Tasks to perform
[a] Answer these questions using the sailing account, each on its own line.
(i) Who joined the crew for the voyage North?
(ii) What is the name of the boat belonging to Jim and Juanita?
(iii) How fast was Mahdee making way when the crew decided to change course?
[b] Set down the passage of the sailing account between "After our friend" and "Francisco Bay area.", inclusive.
[c] Resume the sailing account from the point where it stops.

The trip up the coast to San Francisco

After our friend Chris Kennedy joined us for our voyage North, we’d expected to spend at least a week sailing around the north/western Channel Islands while waiting for a weather window to dash up the coast to the San Francisco Bay area.

After a couple days of frantic “stash and lash” of all the things we’d brought aboard to take North with us, we set out for Catalina from Newport Beach Harbor’s little anchorage at the end of Lido Island just after noon on Thursday May 2oth. Our first destination was the nearest anchorage on the near side of Catalina Island since we’d gotten such a late start. We were sad to part ways with our Newport Beach mooring and anchorage neighbors Jim and Juanita on Artic Tern. They were heading South to Dana Point, then San Diego for a few days and then exiting the country for Mexico and points beyond. They left the anchorage earlier in the morning. When we exited the harbor and turned towards Catalina, we realized that with the West wind there would be no way for us to make it to our anchorage before nightfall. Too much tacking and not enough real wind for Mahdee to manage more than two knots. The weather forecast and wind pattern forecasts were for high winds of 30 knots or more on Catalina and Westward starting later that night, but lower winds along the mainland. David, Chris and I joked about just sailing the 15 or so miles down to Dana Point and surprising Artic Tern with a visit. After we all laughed, we looked at the wind indicator, looked at the measly 2 knots we were making and said “let’s do it” and changed course for Dana Point.

Data records
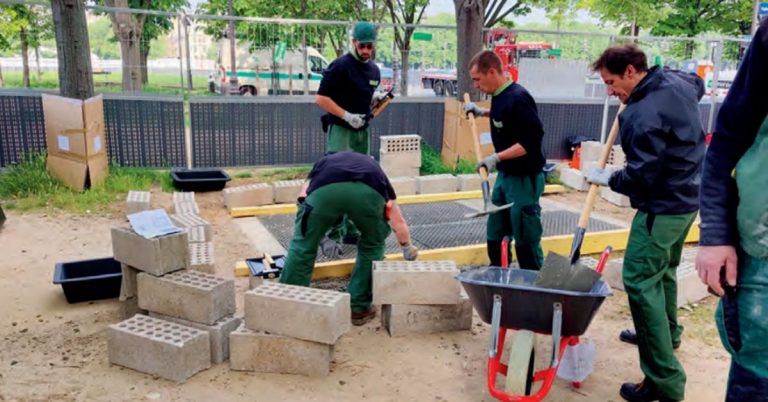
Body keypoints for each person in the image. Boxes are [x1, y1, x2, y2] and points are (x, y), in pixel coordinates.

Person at [586, 45, 705, 402]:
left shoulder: (639, 115)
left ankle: (664, 381)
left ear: (632, 72)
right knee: (664, 271)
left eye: (611, 82)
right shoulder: (676, 81)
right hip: (688, 200)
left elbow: (641, 177)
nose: (610, 91)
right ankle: (668, 333)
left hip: (662, 206)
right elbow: (698, 83)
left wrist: (608, 178)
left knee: (639, 279)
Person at [696, 18, 768, 402]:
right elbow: (727, 139)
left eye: (612, 83)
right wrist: (716, 233)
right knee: (757, 378)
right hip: (763, 250)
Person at [279, 151, 418, 326]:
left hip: (325, 192)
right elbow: (397, 219)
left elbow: (303, 198)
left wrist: (315, 233)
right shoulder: (376, 171)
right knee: (373, 243)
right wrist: (406, 247)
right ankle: (358, 308)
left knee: (302, 245)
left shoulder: (322, 164)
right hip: (367, 193)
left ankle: (287, 304)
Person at [463, 50, 546, 270]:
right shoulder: (499, 95)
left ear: (491, 72)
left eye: (477, 80)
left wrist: (495, 157)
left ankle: (536, 285)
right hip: (506, 175)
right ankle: (499, 277)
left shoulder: (519, 98)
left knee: (525, 235)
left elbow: (529, 143)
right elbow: (505, 115)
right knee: (496, 231)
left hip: (524, 179)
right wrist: (482, 112)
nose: (476, 85)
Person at [316, 21, 384, 246]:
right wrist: (346, 115)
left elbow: (365, 94)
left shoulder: (374, 70)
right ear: (354, 42)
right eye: (361, 45)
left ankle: (352, 231)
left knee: (359, 179)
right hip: (342, 130)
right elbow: (321, 98)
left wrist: (373, 99)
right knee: (337, 179)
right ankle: (333, 234)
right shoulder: (340, 66)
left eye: (369, 46)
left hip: (361, 132)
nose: (365, 51)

Responses in order
[a]
(i) Chris Kennedy
(ii) Artic Tern
(iii) Two knots

[b]
After our friend Chris Kennedy joined us for our voyage North, we’d expected to spend at least a week sailing around the north/western Channel Islands while waiting for a weather window to dash up the coast to the San Francisco Bay area.

[c]
Picking up a little speed to 4 knots, we were pleased and continued to joke about seeing Jim and Juanita. Then, Chris said “That’s Artic Tern behind us and gaining!” Well, it turns out that they’d spent the morning at a nearby public dock getting water and doing last minute things and were just getting underway. They motor sailed up to us and discussed the situation; we told them our plans and the two boats sailed along for several hours keeping the snail’s pace Southward. Finally around 5:30 pm, both Arctic Tern and Mahdee decided to motor sail. At our speed of 8 knots, we quickly left them behind, though. They caught up to us as we spent a good hour getting the sails down. Not only were we unfamiliar with the gaff foresail, we were amazingly dimwitted about all the tasks that should be familiar and instant to dowsing the sails.

After entering Dana Point, we anchored near the Orange County Marine Institute. The small anchorage has a rocky bottom and really no holding. The sheer weight of anchor and chain were keeping us in place, but from time to time Mahdee would drag a few feet throughout the night. I spent much of the night up and down checking our position as our stern was getting very close to a tallship schooner The Spirit of Dana Point and I figured it would be bad to bump into that boat! After a 3 am trip to the foredeck to check on the anchor snubber, I became less worried when I realized the tallship had an active watch on deck all night long because of a group of school children who were camping on the boat for the night. I slept, figuring that in the light winds, they’d fend off Mahdee with no problems if we drifted further into them.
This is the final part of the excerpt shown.